== Segment start ==
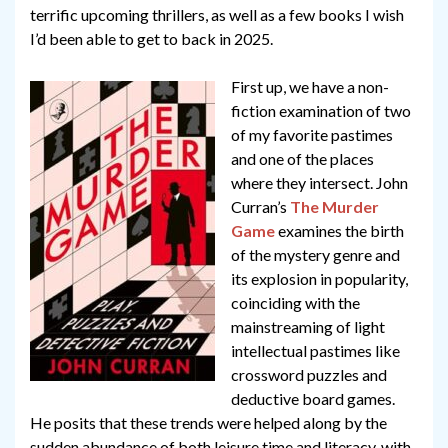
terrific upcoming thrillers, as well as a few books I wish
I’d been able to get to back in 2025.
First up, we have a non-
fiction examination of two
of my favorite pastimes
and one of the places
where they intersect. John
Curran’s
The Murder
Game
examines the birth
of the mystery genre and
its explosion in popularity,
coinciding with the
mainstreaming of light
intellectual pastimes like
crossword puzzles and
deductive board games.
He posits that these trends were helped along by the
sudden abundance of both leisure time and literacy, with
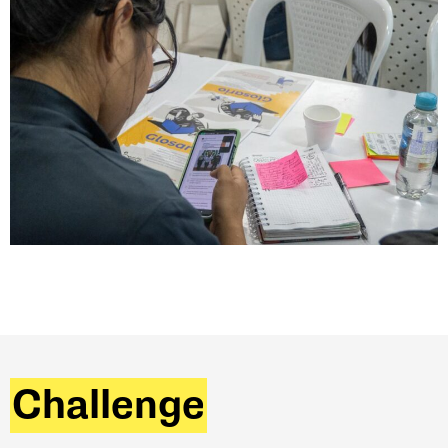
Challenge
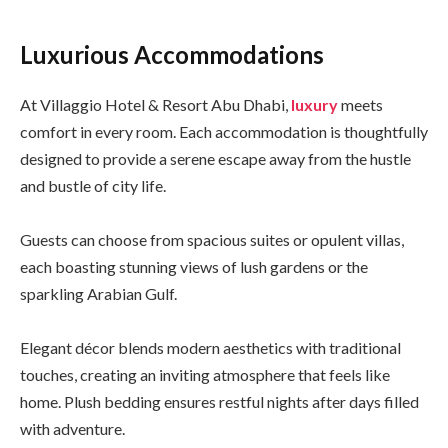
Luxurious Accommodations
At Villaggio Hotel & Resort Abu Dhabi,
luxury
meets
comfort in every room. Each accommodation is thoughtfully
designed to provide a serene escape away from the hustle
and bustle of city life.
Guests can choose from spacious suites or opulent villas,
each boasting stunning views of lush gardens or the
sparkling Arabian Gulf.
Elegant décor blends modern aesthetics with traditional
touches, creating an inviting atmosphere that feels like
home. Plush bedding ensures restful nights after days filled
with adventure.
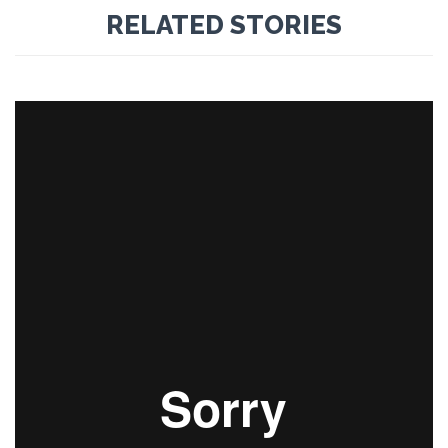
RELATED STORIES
== Segment end ==
== Segment start ==
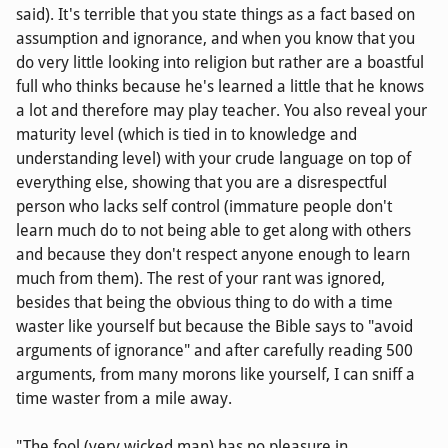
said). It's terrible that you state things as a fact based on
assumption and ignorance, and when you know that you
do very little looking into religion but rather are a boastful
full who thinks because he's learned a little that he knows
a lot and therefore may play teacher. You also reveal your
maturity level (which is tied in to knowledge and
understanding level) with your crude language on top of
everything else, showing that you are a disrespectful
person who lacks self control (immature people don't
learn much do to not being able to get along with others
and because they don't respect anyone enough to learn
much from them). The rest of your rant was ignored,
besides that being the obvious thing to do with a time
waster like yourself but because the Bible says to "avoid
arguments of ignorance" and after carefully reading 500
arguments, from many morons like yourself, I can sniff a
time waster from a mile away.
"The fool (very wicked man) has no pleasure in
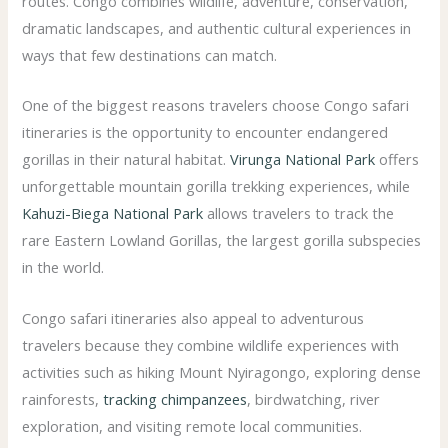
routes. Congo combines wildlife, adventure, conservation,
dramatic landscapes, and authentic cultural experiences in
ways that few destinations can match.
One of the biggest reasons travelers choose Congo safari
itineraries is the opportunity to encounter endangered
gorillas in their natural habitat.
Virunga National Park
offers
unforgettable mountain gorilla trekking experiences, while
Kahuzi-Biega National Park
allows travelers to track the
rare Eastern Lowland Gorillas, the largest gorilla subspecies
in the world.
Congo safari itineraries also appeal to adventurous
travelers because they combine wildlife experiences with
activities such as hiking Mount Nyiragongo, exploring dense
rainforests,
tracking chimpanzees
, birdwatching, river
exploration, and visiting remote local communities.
== Segment end ==
When a line in the records above holds "arguments", that line is to be reported.

**ANSWER FOR THE TASK:**
arguments of ignorance" and after carefully reading 500
arguments, from many morons like yourself, I can sniff a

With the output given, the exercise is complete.